Queer as Folks

Open Arms Breaks Ground for New Building

On September 27, Open Arms of Minnesota, a nonprofit that serves meals to people with HIV/AIDS, officially broke ground for its new building at 25th Street and Bloomington Avenue in Minneapolis. It will outgrow its present quarters, which receives about five new client requests a week, by the end of this year. By doubling its capacity, which will allow for more clients and volunteers, Open Arms hopes to increase its reach in the community.

City Council Member Gary Schiff (left) and Open Arms Executive Director Kevin Winge. Photo by Sophia Hantzes

Open Arms launched a capital campaign in May 2007 to raise about $8 million. So far, it has received $5.6 million from private contributions.

In 1986, Open Arms was founded when Bill Rowe began serving meals out of his apartment to HIV/AIDS patients. In 1996, services were expanded to include other chronic illnesses such as breast cancer, multiple sclerosis, and Lou Gehrig’s disease. Today, the organization serves 500 clients a week, and expects to deliver 250,000 meals this year.

For more on Open Arms or to donate money, visit www.openarmsmn.org.

Lynx Anosike Named 2008 NCAA Woman of the Year

Nicky Anosike. Photo by Sophia Hantzes

The NCAA announced October 19 that Minnesota Lynx forward and former University of Tennessee standout Nicky Anosike has been named 2008 NCAA Woman of the Year. She is only the second basketball player to win the award since its inception in 1991.

The award—one of NCAA’s most prestigious—was presented at the 19th annual NCAA Woman of the Year Award Dinner at the Murat Centre Egyptian Room in Indianapolis, Indiana. Her mother, Ngozi Anosike, and her head coach at Tennessee, Pat Summitt, accepted the award on Anosike’s behalf.

Anosike said, “I am truly honored and blessed to be selected from a great group of collegiate women athletes for this prestigious award. I thoroughly enjoyed my four years as a Lady Vol, and left Tennessee not only a more complete basketball player, but a better individual as well. To be recognized for my service and commitment to my academics, community, and basketball is very special to me. This award means a lot, and I cannot thank the NCAA, my former and current teammates, and my family enough for their support.”

The NCAA Woman of the Year Award honors senior student-athletes who have distinguished themselves throughout their collegiate careers in the areas of academic achievement, athletic excellence, service, and leadership.
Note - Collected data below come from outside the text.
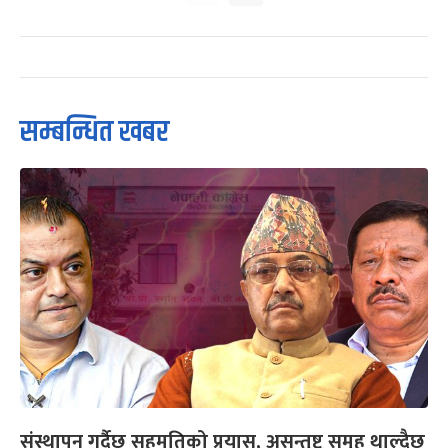
सम्बन्धित खबर
संस्थापन गर्दैछ सहमतिको प्रयास, असन्तुष्ट समूह थाल्दैछ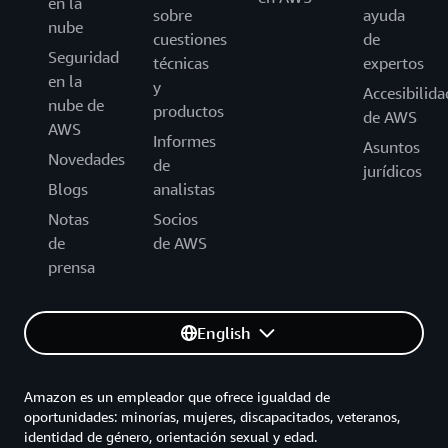
en la
sobre
ayuda
nube
cuestiones
de
Seguridad
técnicas
expertos
en la
y
Accesibilida
nube de
productos
de AWS
AWS
Informes
Asuntos
Novedades
de
jurídicos
Blogs
analistas
Notas
Socios
de
de AWS
prensa
English
Amazon es un empleador que ofrece igualdad de
oportunidades: minorías, mujeres, discapacitados, veteranos,
identidad de género, orientación sexual y edad.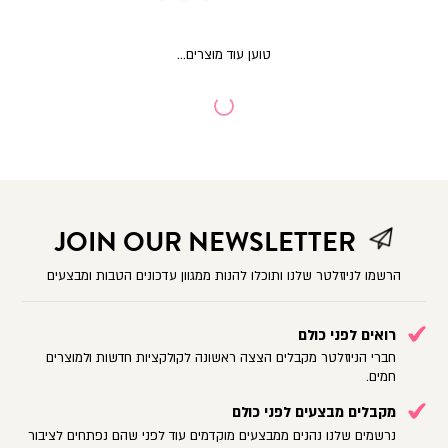
JOIN OUR NEWSLETTER
הרשמו לניוזלטר שלנו ותוכלו להנות ממגוון עדכונים הטבות ומבצעים
רואים לפני כולם
חברי הניוזלטר מקבלים הצצה ראשונה לקולקציות חדשות ולמוצרים
חמים.
מקבלים מבצעים לפני כולם
נרשמים שלנו נהנים ממבצעים מוקדמים עוד לפני שהם נפתחים לציבור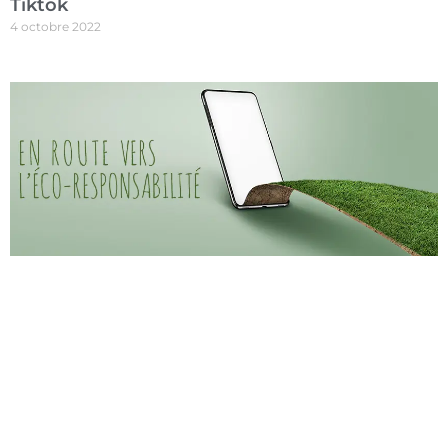
Tiktok
4 octobre 2022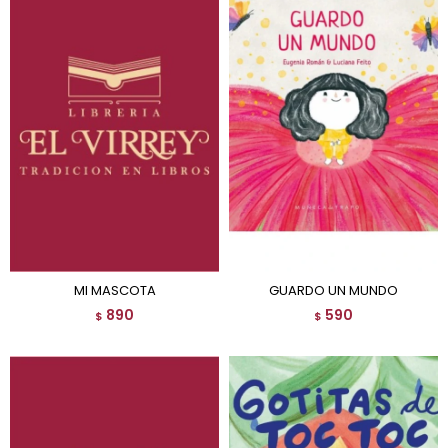
MI MASCOTA
GUARDO UN MUNDO
890
590
$
$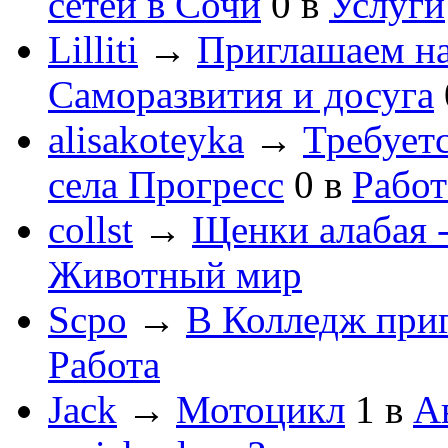
сетей в Сочи
0
в
Услуги
Lilliti
→
Приглашаем на
Саморазвития и досуга
alisakoteyka
→
Требует
села Прогресс
0
в
Работ
collst
→
Щенки алабая -
Животный мир
Scpo
→
В Колледж при
Работа
Jack
→
Мотоцикл
1
в
А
Lesbian Ordained to Lutheran Ministry

Reverend Jody Barry. Photo by Sophia Hantzes

Minneapolitan Jodi Barry was ordained to the ministry of the Lutheran Church on October 25 at Grace University Lutheran Church in Minneapolis, where she has been a youth minister intern for the past year. The ordination was conducted by Extraordinary Lutheran Ministries, a national network committed to full acceptance of gay and lesbian pastors in the Lutheran Church.

The ceremony marked one of the first ordinations by the Evangelical Lutheran Church of America (ELCA) since it adopted a “refrain and restraint” policy in 2007. It instructs church leaders not to respond harshly when individual congregations or groups choose a gay or lesbian minister. Such ordinations are not recognized officially by the national church body.

Barry was quoted as saying, “Our goal has always been not to start a new church, not to leave the ELCA. A lot of people are working for full inclusion. Of course, I want that. It’s frustrating, it’s painful.”